Indiana State Sanatorium

Rockville, Indiana · Est. 1908

In Brief

At the abandoned Indiana State Sanatorium near Rockville, two paranormal teams a year apart kept recording the same two things in the old nursing wing: a woman's name, Mary, and a room number, 120. Thousands of TB patients died here waiting on a cure.

The Full Story

At the Indiana State Sanatorium near Rockville, Indiana, a ghost-hunting team named Paraholics spent the night of September 18, 2022 in the old nursing-home wing, and their recorder kept circling back to the same two things: a woman's name, Mary, and a room number, 120. They didn't make much of it at first.
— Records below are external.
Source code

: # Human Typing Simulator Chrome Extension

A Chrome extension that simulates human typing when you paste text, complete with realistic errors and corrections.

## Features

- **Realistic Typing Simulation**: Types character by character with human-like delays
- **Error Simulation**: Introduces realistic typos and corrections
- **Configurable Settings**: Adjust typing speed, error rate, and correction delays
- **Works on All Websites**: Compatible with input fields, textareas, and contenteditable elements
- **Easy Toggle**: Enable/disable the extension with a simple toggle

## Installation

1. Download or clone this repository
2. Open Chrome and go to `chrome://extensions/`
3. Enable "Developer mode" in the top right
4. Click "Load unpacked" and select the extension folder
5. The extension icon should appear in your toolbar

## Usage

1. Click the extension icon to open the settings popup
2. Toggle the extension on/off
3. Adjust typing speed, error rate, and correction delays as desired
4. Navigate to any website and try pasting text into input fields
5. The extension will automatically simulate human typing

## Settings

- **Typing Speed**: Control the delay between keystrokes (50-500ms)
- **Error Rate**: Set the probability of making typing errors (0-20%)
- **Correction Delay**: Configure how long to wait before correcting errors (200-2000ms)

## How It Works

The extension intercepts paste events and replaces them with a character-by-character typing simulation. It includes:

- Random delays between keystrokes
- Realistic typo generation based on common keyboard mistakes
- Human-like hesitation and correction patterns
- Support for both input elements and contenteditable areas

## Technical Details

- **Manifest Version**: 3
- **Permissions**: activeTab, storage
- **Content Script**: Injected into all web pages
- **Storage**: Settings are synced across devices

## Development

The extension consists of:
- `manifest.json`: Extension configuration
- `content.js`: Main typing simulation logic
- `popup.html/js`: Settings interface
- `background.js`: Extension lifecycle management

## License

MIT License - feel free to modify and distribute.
Then a second team returned on February 12, 2023 and picked up what they described as frustration and a cry for help, still anchored to that same room.

There is no record of a patient named Mary in Room 120. The teams only report what they captured, not who she was. And they were listening for her inside a 120,000-square-foot complex where, by the owner's own estimate, several thousand people died over a century.
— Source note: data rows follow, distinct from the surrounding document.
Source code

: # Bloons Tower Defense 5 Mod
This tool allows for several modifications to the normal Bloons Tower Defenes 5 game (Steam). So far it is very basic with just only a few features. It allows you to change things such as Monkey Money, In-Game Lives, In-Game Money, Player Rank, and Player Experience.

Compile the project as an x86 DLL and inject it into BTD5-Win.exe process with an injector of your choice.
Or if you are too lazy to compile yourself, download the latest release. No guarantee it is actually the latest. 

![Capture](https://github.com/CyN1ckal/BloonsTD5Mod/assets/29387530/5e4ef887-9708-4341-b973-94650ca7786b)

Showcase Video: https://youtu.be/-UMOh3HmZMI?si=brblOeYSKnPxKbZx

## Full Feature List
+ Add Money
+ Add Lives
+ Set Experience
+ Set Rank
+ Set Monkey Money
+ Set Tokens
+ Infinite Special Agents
The place opened in 1911 as Indiana's state tuberculosis hospital, built to fight an epidemic in the years before antibiotics. Patients came to breathe Parke County's clean air and wait for a cure that didn't exist yet. One account puts the early death rate near 80 percent. The campus ran itself like a small town in the meantime, with a dairy barn, a slaughterhouse, a church, a school, and a power plant feeding thousands of feet of steam tunnels that connect the buildings underground. People came here to get better, and most of them stayed.

When streptomycin finally made TB curable in the late 1960s, treatment wound down, and in 1976 the property reopened as the Lee Alan Bryant Health Care Center, a nursing home paired with a private mental hospital.

That chapter ended in 2011, when U.S. Marshals executed an abrupt shutdown amid tax problems and wrongful-death suits. Staff left calendars on the walls, meal trays out, wheelchairs and beds and patient belongings where they stood.

Most of it is still there. Owner Gregg Larson opened the site to tours in 2021, and the reports came with it. In the older TB corridors, visitors describe disembodied coughing and wheezing, the sound of failing lungs. The laundry is the poltergeist hotspot, with machines starting up unprompted and objects moving on their own. A weeping woman is reported near the old office. In Adams Hall, a 1950s staff residence later tied to psychiatric use, people describe footsteps in the stairwells and a heaviness on the upper floors.

But it's Room 120 the investigators keep returning to. A specific door, in a building full of them, where two teams a year apart heard the same name and could find no one it belonged to.